I don't consider myself a prude - much.  I've given birth and heaven knows that results in the loss of all modesty and dignity.  They could have paraded folks from the express checkout lane at Wal-Mart through the room while my feet were in the stirrups pushing and I wouldn't have cared one whit.  I've had to deal with kids who were oozing various bodily fluids out of every orifice and was completely unfazed.  However, I never fail to feel a tad uncomfortable in the ladies changing room at my gym.


The changing room contains a wet room with curtained showers that is off to the side and I never frequent it since I use the cardio equipment instead of the pools.  I stick to the area with lockers running down 3 sides, a wall of counters with mirrors and blow dryers provided, as well as lots of wide wooden benches in the middle.  My routine is to check in at the front desk, then proceed up the stairs to the changing room so I can stow my purse and jacket.  
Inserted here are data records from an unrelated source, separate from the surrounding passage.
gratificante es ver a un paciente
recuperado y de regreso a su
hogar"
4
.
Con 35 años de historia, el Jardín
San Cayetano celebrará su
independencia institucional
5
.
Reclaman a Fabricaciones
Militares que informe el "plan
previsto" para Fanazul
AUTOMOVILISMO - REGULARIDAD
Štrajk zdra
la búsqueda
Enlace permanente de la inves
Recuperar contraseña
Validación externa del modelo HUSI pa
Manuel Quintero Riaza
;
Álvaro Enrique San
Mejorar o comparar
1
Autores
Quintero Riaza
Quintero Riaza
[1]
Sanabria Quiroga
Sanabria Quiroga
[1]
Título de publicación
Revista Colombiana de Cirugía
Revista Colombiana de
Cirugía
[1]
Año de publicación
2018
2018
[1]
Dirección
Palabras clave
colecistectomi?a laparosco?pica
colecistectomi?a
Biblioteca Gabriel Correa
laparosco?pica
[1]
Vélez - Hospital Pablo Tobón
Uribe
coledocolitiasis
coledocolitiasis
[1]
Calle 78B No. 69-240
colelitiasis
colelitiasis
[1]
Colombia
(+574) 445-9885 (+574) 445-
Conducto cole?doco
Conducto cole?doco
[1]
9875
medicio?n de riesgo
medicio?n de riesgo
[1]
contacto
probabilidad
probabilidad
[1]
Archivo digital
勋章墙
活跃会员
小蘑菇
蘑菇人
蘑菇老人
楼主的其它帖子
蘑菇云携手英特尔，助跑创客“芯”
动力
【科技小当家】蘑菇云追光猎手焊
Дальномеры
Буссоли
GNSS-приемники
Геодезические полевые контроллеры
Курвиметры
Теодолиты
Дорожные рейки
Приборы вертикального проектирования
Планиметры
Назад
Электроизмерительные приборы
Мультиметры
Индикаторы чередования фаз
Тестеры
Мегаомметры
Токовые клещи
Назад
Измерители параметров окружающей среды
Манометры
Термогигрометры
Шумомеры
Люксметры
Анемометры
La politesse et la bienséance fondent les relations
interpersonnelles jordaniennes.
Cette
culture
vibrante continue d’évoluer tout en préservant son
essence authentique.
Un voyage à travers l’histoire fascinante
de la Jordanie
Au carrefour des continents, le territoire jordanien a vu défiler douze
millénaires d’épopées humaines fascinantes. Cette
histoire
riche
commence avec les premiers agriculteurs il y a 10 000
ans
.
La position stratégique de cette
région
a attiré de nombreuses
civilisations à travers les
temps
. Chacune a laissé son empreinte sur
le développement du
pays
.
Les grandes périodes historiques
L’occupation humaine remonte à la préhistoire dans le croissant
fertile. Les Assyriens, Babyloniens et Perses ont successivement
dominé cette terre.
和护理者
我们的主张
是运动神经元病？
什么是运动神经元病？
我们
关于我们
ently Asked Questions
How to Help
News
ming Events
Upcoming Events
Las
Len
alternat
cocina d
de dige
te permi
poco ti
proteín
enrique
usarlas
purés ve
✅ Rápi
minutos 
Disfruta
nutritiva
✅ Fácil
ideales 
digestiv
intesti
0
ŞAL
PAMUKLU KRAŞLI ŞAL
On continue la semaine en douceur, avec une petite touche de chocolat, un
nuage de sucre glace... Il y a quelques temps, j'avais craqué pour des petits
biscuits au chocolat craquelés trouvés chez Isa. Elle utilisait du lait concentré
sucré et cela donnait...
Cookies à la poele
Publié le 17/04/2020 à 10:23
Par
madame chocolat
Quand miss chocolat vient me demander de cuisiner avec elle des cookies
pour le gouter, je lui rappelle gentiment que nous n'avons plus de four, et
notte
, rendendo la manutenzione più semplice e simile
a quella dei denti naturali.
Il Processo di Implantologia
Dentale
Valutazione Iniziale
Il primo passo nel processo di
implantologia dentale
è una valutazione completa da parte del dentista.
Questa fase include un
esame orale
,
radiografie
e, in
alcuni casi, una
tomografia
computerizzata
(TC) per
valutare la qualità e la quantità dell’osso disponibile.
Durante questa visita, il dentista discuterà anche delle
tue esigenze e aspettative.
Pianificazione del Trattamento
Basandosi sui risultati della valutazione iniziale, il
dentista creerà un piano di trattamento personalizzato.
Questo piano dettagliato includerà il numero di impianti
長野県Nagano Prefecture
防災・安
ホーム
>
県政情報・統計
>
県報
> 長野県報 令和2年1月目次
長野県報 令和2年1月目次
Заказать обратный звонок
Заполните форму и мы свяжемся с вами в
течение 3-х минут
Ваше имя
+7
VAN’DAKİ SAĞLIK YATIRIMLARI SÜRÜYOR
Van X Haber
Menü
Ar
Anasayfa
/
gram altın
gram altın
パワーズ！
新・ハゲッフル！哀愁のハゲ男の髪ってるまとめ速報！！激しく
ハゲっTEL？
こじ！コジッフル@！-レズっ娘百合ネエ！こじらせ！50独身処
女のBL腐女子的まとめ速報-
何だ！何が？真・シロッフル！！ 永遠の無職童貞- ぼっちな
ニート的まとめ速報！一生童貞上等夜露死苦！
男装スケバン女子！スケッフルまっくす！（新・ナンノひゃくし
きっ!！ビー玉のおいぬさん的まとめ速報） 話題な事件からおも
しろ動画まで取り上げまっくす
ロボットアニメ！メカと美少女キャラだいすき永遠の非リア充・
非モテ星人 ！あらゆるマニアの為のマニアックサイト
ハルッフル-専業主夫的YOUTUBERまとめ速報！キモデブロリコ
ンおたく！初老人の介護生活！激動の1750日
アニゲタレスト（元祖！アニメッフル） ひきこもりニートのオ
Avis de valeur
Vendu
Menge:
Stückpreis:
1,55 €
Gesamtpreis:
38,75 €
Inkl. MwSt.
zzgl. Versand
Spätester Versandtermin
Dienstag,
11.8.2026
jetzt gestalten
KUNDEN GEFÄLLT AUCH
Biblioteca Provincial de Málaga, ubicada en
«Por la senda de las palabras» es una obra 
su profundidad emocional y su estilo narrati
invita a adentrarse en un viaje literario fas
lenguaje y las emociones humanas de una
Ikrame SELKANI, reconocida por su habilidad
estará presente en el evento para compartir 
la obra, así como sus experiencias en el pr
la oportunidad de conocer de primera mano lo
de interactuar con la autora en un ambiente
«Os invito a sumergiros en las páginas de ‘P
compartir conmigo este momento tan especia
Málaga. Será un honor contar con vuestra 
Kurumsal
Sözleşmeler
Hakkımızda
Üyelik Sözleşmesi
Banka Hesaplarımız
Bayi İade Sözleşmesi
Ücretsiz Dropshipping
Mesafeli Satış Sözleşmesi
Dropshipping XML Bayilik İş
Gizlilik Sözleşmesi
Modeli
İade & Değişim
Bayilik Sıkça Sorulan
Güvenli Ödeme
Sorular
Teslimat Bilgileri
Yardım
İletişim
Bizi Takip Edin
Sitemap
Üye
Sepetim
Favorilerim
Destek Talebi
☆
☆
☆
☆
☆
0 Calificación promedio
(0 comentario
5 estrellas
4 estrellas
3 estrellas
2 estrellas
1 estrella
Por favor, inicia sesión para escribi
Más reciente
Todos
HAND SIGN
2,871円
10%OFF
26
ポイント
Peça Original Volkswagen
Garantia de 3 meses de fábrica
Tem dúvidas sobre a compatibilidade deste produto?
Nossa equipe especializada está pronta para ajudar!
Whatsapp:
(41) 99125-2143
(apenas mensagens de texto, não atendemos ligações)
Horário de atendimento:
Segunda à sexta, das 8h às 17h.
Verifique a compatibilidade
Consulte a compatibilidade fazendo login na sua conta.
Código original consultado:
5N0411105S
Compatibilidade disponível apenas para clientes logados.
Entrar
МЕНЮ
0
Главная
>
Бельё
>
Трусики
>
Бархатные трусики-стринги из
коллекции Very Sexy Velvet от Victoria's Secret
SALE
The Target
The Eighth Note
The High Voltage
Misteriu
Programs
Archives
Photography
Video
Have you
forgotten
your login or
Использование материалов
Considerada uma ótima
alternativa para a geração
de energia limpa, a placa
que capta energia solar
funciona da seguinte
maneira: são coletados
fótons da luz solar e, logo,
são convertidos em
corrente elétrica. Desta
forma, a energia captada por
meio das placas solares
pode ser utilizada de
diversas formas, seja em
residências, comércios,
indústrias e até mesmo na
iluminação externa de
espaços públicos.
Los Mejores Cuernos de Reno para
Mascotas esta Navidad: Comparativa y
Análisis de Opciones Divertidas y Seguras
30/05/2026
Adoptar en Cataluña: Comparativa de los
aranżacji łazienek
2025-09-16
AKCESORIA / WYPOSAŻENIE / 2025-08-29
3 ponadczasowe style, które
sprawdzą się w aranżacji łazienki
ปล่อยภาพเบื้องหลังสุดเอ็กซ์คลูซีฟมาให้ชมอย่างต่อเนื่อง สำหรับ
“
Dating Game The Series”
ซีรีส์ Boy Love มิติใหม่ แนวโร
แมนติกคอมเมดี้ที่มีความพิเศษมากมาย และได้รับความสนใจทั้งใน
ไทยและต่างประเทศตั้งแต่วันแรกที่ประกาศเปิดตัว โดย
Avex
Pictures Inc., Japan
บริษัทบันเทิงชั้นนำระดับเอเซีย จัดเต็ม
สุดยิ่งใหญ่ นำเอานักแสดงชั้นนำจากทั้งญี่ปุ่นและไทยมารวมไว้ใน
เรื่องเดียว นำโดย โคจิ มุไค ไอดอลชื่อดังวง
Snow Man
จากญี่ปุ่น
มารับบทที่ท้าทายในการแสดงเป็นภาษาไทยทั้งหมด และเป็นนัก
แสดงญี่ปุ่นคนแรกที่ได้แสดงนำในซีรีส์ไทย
I've noticed that the large locker area has a dressing room in each corner with a door that locks.  What I've also noticed is that it's typically the younger set who uses them.  When I say younger, I mean anyone born before JFK became president.  It always seems to be the older generation that is letting it all hang out as they get dressed right there at the bench area.  Come to think of it, I believe I'm referring to the bra burning or bra-less generation so it kinda makes sense.  And when I say hang out, I really mean hang down to your waist.  It's such a shock to walk around the corner into the changing room, look up and see a pair of saggy boobs just a swayin' in the breeze.  Puritan that I am, I quickly shift my gaze to the floor.  Typically the bold lady with the bare bosoms will be in her undies, the full brief sort commonly called granny panties, and have a towel wrapped around her head.  And about half the time, she'll be chatting with somebody without making any effort to corral the wayward pair.  It's such a contradiction, the bottom half thoroughly covered while the top half doesn't get a second thought.  I figure I should just be glad that the older gals aren't wearing the thongs so popular on the younger set.  


I probably see at least two sets of boobs a week, which is two too many.  Heaven help me now that we're headed for summer because I'm afraid two sets will be multiplied soon with the onset of more swimming.  So yeah, I'm from the Bible belt and am not ashamed of my WASP heritage.  Prithee gentle ladies using the changing room, Goodwife Carrie Louise humbly requests that you refrain from exposing your chest area and henceforth keep it covered since this song has started running through my head.  "Do your boobs hang low, do they wobble to and fro..."  It's just a matter of time before I get the giggles and hum along.